Provided text START

Sales compensation payment problems could hurt efforts by HealthCare.gov to hold on to its distribution force.
Kevin Counihan, HealthCare.gov’s chief executive officer, said Wednesday during a webinar with producers that agents and brokers facilitated about half of HealthCare.gov’s sales.
The Centers for Medicare & Medicaid Services (CMS), an arm of the U.S. Department of Health and Human Services, set up HealthCare.gov to provide Affordable Care Act public exchange enrollment and administration services in states that are unwilling or unable to run their own exchange enrollment programs.
A CMS agent registration database shows HealthCare.gov, a family of Web-based health insurance supermarkets, has 84,840 agents registered for the 2016 plan year. That’s down from 102,992 for the 2015 plan year, but it’s up from 66,906 for the 2014 plan year.
Getting producers to return for the 2017 annual open enrollment period, which is set to start Nov. 1, may be difficult.
Some insurers slashed individual major medical commissions around 2010, when President Obama signed the bills that created the ACA exchange system into law. This year, many insurers have used sales commission cuts to try to limit sales of underpriced ACA exchange plans.
Some insurers appear to be on track to pull out of the exchange system entirely in 2017.
Meanwhile, producers say, getting issuers to pay commissions for past ACA exchange plan sales is often a nightmare.
Some state-based ACA exchanges, including Covered California, handle exchange plan commission payments. Managers of HealthCare.gov have tried to stay out of commission matters. HealthCare.gov says it will let agents put their National Producer Numbers on exchange users’ applications, and send the applications including the NPNs to the insurers, but that the producers and insurers have to handle commission bills and disputes themselves.
Problems with National Producer Numbers
B. Ronnell Nolan, president of New Orleans-based Health Agents for America, an agent group, said in an email interview that HealthCare.gov seems to have a hard time getting the NPNs to stick with the exchange users’ coverage applications.
“Everyone has had problems with being removed from the application,” Nolan said.

Provided text END
Data under study START

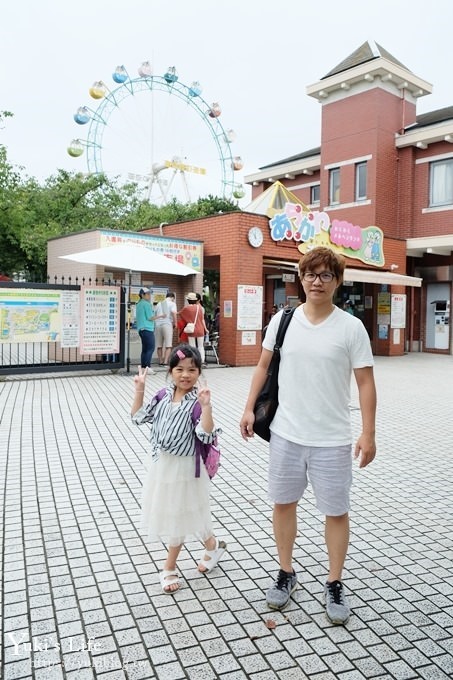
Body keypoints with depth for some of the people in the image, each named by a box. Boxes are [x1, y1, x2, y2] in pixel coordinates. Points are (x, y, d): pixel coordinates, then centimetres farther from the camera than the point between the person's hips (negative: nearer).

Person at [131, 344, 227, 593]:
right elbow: (138, 416, 6)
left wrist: (205, 405, -37)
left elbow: (206, 435, -28)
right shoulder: (164, 396, 0)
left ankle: (169, 568, 36)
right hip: (161, 465, 6)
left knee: (178, 516, 11)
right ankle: (212, 544, 37)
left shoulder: (197, 401, -18)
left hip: (184, 468, -6)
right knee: (169, 514, 18)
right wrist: (139, 389, -2)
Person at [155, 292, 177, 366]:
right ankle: (165, 362, -12)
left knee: (159, 345, 11)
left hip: (158, 324, 5)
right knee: (168, 345, -4)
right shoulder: (172, 303, 3)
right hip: (167, 324, -5)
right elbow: (173, 313, -12)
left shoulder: (159, 304, 19)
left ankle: (160, 361, 17)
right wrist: (175, 323, -1)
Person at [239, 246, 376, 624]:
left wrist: (368, 433, -9)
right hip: (286, 433, 3)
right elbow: (264, 367, 9)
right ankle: (286, 572, 36)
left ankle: (335, 584, 31)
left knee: (336, 511, 10)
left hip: (332, 439, -2)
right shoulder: (282, 320, -1)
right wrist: (250, 408, 4)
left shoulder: (351, 327, -8)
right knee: (283, 503, 15)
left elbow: (366, 382, -6)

Data under study END

Could you update the HealthCare.gov article by writing out the stretch from "Some state-based ACA" through "users’ coverage applications." again, with "insurers" changed to "carriers"?

Some state-based ACA exchanges, including Covered California, handle exchange plan commission payments. Managers of HealthCare.gov have tried to stay out of commission matters. HealthCare.gov says it will let agents put their National Producer Numbers on exchange users’ applications, and send the applications including the NPNs to the carriers, but that the producers and carriers have to handle commission bills and disputes themselves.
Problems with National Producer Numbers
B. Ronnell Nolan, president of New Orleans-based Health Agents for America, an agent group, said in an email interview that HealthCare.gov seems to have a hard time getting the NPNs to stick with the exchange users’ coverage applications.